_PROBLEM DESCRIPTION_: The whole listing should come back exactly as written, except for the pictures.

_DATA FOR THIS EXERCISE_:
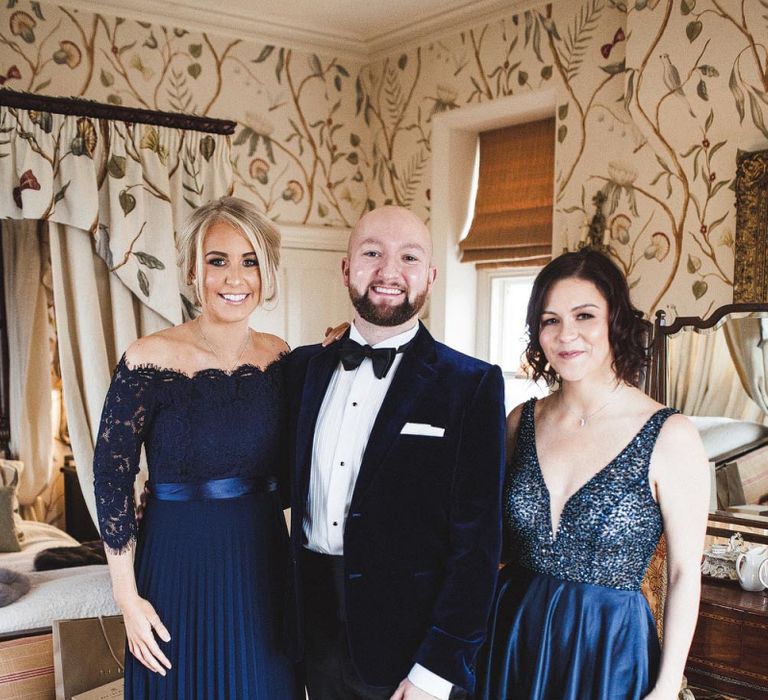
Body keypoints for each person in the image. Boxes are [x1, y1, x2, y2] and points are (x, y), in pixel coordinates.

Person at [283, 206, 506, 700]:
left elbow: (478, 548)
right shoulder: (302, 371)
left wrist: (435, 672)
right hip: (309, 638)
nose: (389, 271)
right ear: (346, 269)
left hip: (409, 653)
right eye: (371, 253)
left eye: (408, 256)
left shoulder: (471, 386)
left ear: (429, 276)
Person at [93, 196, 301, 699]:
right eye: (218, 260)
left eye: (249, 261)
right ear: (192, 270)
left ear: (267, 271)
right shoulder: (148, 360)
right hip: (176, 568)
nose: (235, 278)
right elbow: (111, 479)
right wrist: (127, 597)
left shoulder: (281, 357)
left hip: (264, 566)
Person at [479, 249, 710, 700]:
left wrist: (665, 687)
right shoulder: (518, 422)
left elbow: (685, 571)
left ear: (614, 321)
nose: (567, 335)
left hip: (610, 650)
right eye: (550, 320)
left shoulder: (671, 435)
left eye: (584, 315)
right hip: (513, 640)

_THE ANSWER_:
Body keypoints for each person in the image. Boxes are [x1, y1, x2, y2] and points are (x, y), in pixel coordinates.

Person at [283, 206, 506, 700]:
left elbow: (478, 548)
right shoulder: (302, 371)
left wrist: (435, 672)
right hip: (309, 638)
nose: (389, 271)
right ear: (346, 269)
left hip: (409, 653)
right eye: (371, 253)
left eye: (408, 256)
left shoulder: (471, 386)
left ear: (429, 276)
Person at [93, 196, 301, 699]:
right eye: (218, 260)
left eye: (249, 261)
right ear: (192, 270)
left ear: (267, 271)
right shoulder: (148, 360)
right hip: (176, 568)
nose: (235, 278)
right elbow: (111, 479)
right wrist: (127, 597)
left shoulder: (281, 357)
left hip: (264, 566)
Person at [479, 249, 710, 700]:
left wrist: (665, 687)
right shoulder: (518, 422)
left elbow: (685, 571)
left ear: (614, 321)
nose: (567, 335)
left hip: (610, 650)
right eye: (550, 320)
left shoulder: (671, 435)
left eye: (584, 315)
right hip: (513, 640)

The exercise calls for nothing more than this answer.